Le dessinateur argentin Joaquin Salvador Lavado, dit Quino, le créateur de Mafalda, la petite fille espiègle à la tignasse noire, est décédé mercredi à l'âge de 88 ans, a annoncé son éditeur, Daniel Divinsky. "Quino est mort. Toutes les bonnes personnes du pays et du monde entier le pleureront", a-t-il écrit sur son compte Twitter, rapporte l'Afp.
Entré à l'école des Beaux Arts de Mendoza à 13 ans, la région argentine qui l'a vu naître le 17 juillet 1932, ce fils d'Andalous avait tôt arrêté ses études pour se consacrer à sa passion: illustrateur d'humour.
Sa plus célèbre création, l'irrespectueuse Mafalda (publiée pour la première fois en 1964), deux points pour les yeux et une petite boule en guise de nez, est la fille d'une femme au foyer et d'un agent d'assurances argentins totalement dépassés par sa maturité.
Ses demandes d'explication sur la condition féminine, la dictature, la surpopulation, la guerre atomique ou encore Fidel Castro sont en réalité l'expression d'une indignation constante contre le monde des années 60. A sa sortie en Espagne, alors sous Franco, Mafalda est réservée aux adultes. Elle est censurée en Bolivie, au Chili et au Brésil. Après le coup d'Etat de 1976 en Argentine, Quino s'exile en Italie, puis en Espagne.
Même s'il n'a jamais renié la popularité de Mafalda, Quino n'y est pas plus attaché que cela. Le 25 juin 1973, il décide subitement d'arrêter sa série par peur de "trop se répéter".
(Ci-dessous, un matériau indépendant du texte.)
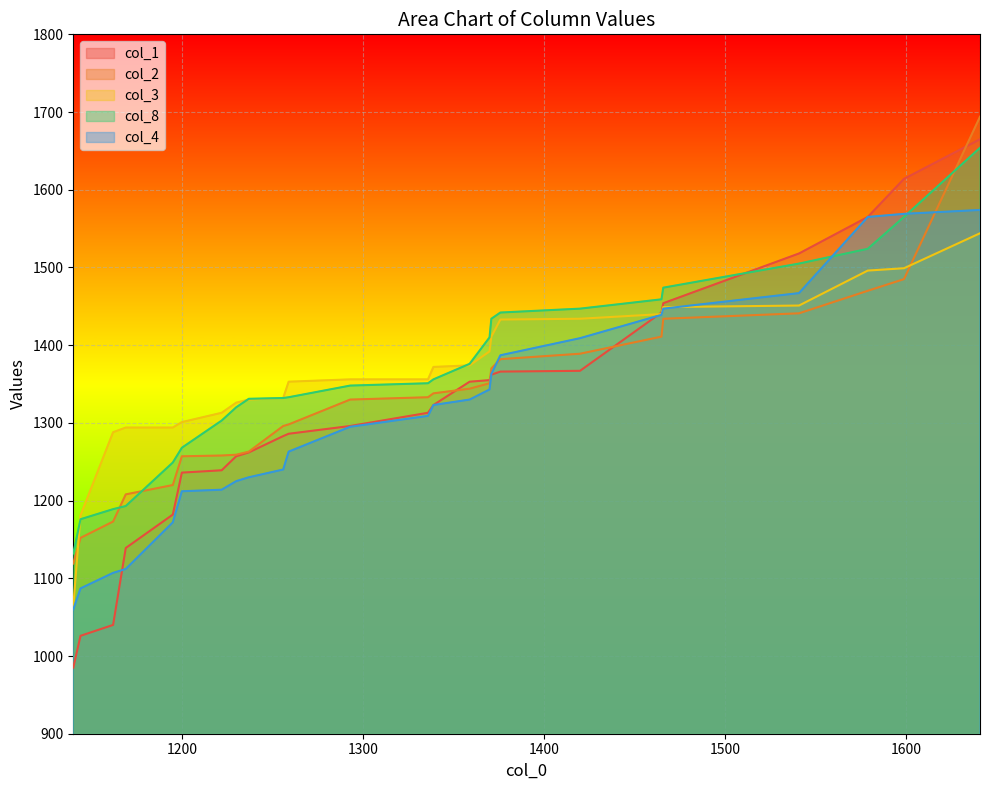

True or false: col_1 and col_8 cross at least once.

True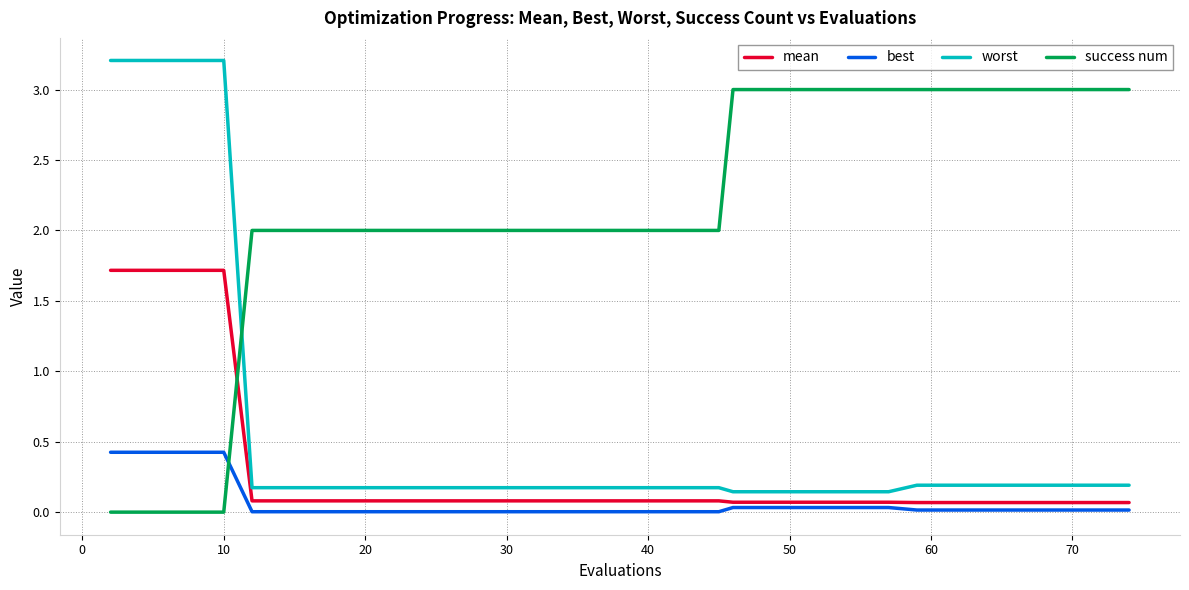

Rank the series by their maximum value, from highest to lowest.

worst, success num, mean, best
En 2000, il expliquait à Libération pourquoi il avait arrêté de dessiner Mafalda et pourquoi il ne comptait pas recommencer : "Pour moi, c'est une époque disparue (...) En 1973, j'ai eu le sentiment que je commençais à me répéter moi-même. Ce qui m'étonne, c'est comme les gens continuent à parler de Mafalda. En 1998, on a fêté les 30 ans de 1968. La presse en a beaucoup parlé. Beaucoup de jeunes ont écrit aux journaux pour dire, "quelle chance pour cette génération d'avoir eu des idéaux, nous, aujourd'hui, on n'en a pas"".
Atteint de problèmes de vue, il a définitivement posé son crayon en 2006.
C'est après l'attentat contre Charlie Hebdo que le dessinateur, proche de Wolinski, a fait l'une de ses dernières apparitions publiques en janvier 2015: "Mafalda aurait ressenti une peine terrible", avait-t-il dit, tenant dans son fauteuil roulant une pancarte "Je suis Charlie".
Il laisse derrière sa femme Alicia Colombo, qu'il avait épousé en 1960.